Singapore-MIT Alliance for Research and Technology (SMART), MIT’s research enterprise in Singapore, has received a grant from the National Medical Research Council (NMRC) COVID-19 Research fund for the acceleration of research and development of rapid paper-based serological and diagnostic tests for COVID-19.
WHY IT MATTERS
Although dozens of diagnostic tests, based on RNA or antibody detection, for COVID-19 have been made available, major challenges still persist. Current diagnostic tests require health workers with substantial Personal Protective Equipment (PPE) to collect swabs. Subsequently, skilled personnel and specialty laboratory facilities are needed to prepare samples, run assays, and detect assay signals.
This restricts diagnostic capabilities to hospitals and specialized diagnostic laboratories. In addition, assay times for existing genomic profile and serological tests can take as long as 3 hours to 5 days. False negatives are also often observed in genomic profile tests due to low viral loads from throat swab samples.
HOW IT WORKS
Researchers from SMART’s Antimicrobial Resistance (AMR) Interdisciplinary Research Group (IRG), Nanyang Technological University (NTU), and Massachusetts Institute of Technology (MIT) are working collaboratively to develop a rapid serological test and a rapid diagnostic test (RDT), based on protein detection, that could be used outside of laboratories, without specialized equipment or infrastructure, at places such as airports and community clinics.
Tests can be easily administered by anyone and will be stable in field conditions with results expected within 10 minutes. When SARS-CoV-2 virus is detected on the paper-based tests, the strips will change from white to blue to indicate positive for COVID-19.
For the paper-based serological test, S protein will be used to detect SARS-CoV-2 antibodies from blood or serum samples. S protein, which is much smaller than an antibody, allows for high-density capture of antigens. Cellulose offers fast flow rates and low non-specific binding, yielding greater sensitivity and faster testing at a lower cost than standard polystyrene 96 well plate serological tests. With the ability to detect past and active infections, the test will help determine the realistic number of SARS-CoV-2 infected cases to understand the true magnitude of the pandemic.
The paper-based RDT or biomarker test will be using S & N protein to detect SARS-CoV-2 biomarkers from swabs or bodily fluids such as saliva or blood. The ability to test for N protein, which is observed from as early as day 1 of disease onset, means that the RDT may be able to perform first-line screening for the virus, even for mild infections - an important feature that can help speed up containment efforts.
THE LARGER TREND
Last week, Singapore’s Duke-NUS Medical School, GenScript Biotech and the Diagnostics Development Hub (DxD) at Singapore’s Agency for Science, Technology and Research (A*STAR) announced a first of its kind COVID-19 serological test that allows rapid detection of neutralizing antibodies (NAbs) – the specific antibodies present in the serum of COVID-19 patients that are responsible for clearing the viral infection, without the need of live biological materials and biocontainment facility, MobiHealthNews reported.
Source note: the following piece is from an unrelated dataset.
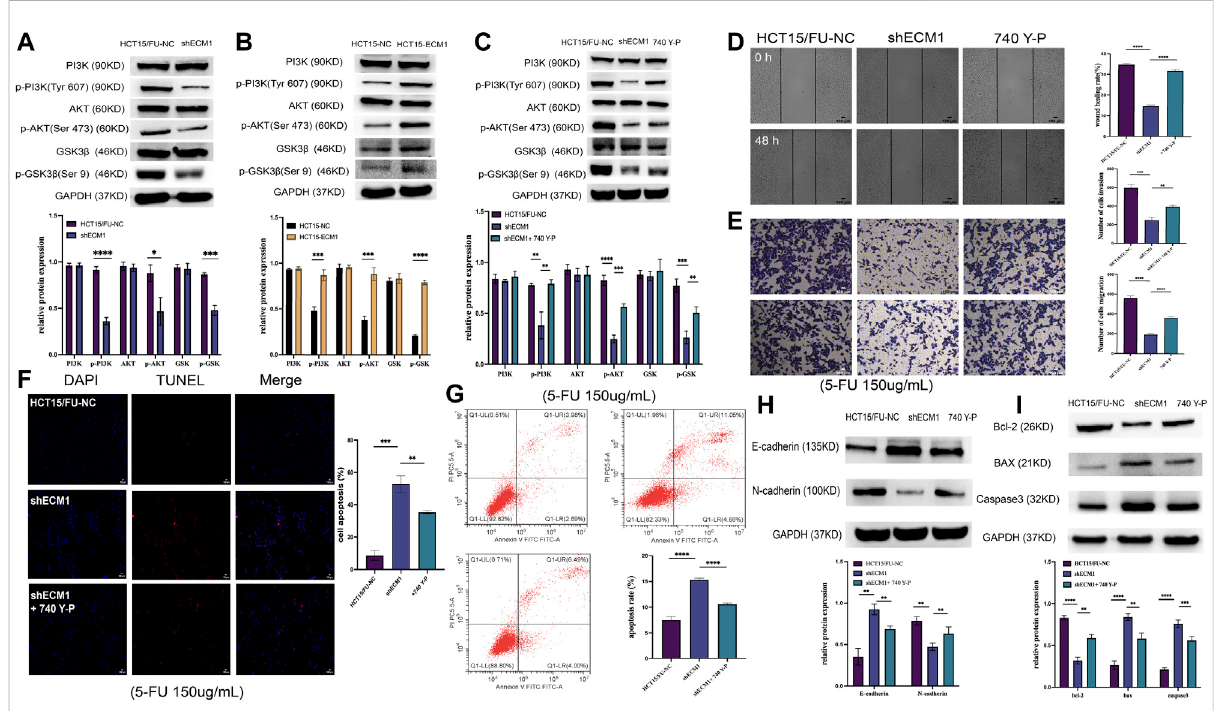
FIGURE 6 ECM1 enhances CRC cell resistance to 5-FU via the PI3K/AKT/GSK3 β pathway. (A,B) The indicated PI3K/AKT pathway proteins and phosphoproteinsweredetectedinHCT15/FUorHCT15cellsinwhichECM1wassilencedoroverexpressed. (C) PI3K/AKT-relatedproteinexpression was detected following 740 Y-P treatment for 24 h to con fi rm treatment ef fi cacy. (D – G) After treatment with 740 Y-P for 24 h, the invasive and migratory activities of HCT15/FU-shECM1 cells were examined via Transwell and wound healing analyses (D,E) . In contrast, their apoptotic death was detected via TUNEL staining and fl ow cytometric analyses (F,G) . (H,I) Western immunoblotting was used to identify proteins involved in apoptosis and EMT. The data are shown as means ± SD (* p < 0.05, ** p < 0.01, *** p < 0.001, **** p <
The next phase of the research will focus on the optimization of fusion proteins that enable high-performance paper-based immunoassays, the directed evolution of binding proteins, and the evaluation of both serology and viral protein tests using clinical samples. Broader usage and implementation of both tests are also being explored.
ON THE RECORD
“Testing of the SARS-CoV-2 virus is important to complement efforts in the fight against the COVID-19 pandemic. We are developing protein tests that may overcome existing challenges faced in Singapore and countries worldwide. These tests could be used by anyone, anywhere, with an almost immediate turnaround time for results. Think rapid influenza test kits but for COVID-19, the paper-based tests will change from white to blue when molecules of the SARS-CoV-2 virus are detected from bodily fluids such as the saliva,” said Professor Peter Preiser, Associate Vice-President for Biomedical and Life Sciences at NTU, and Co-Lead Principal Investigator at SMART AMR.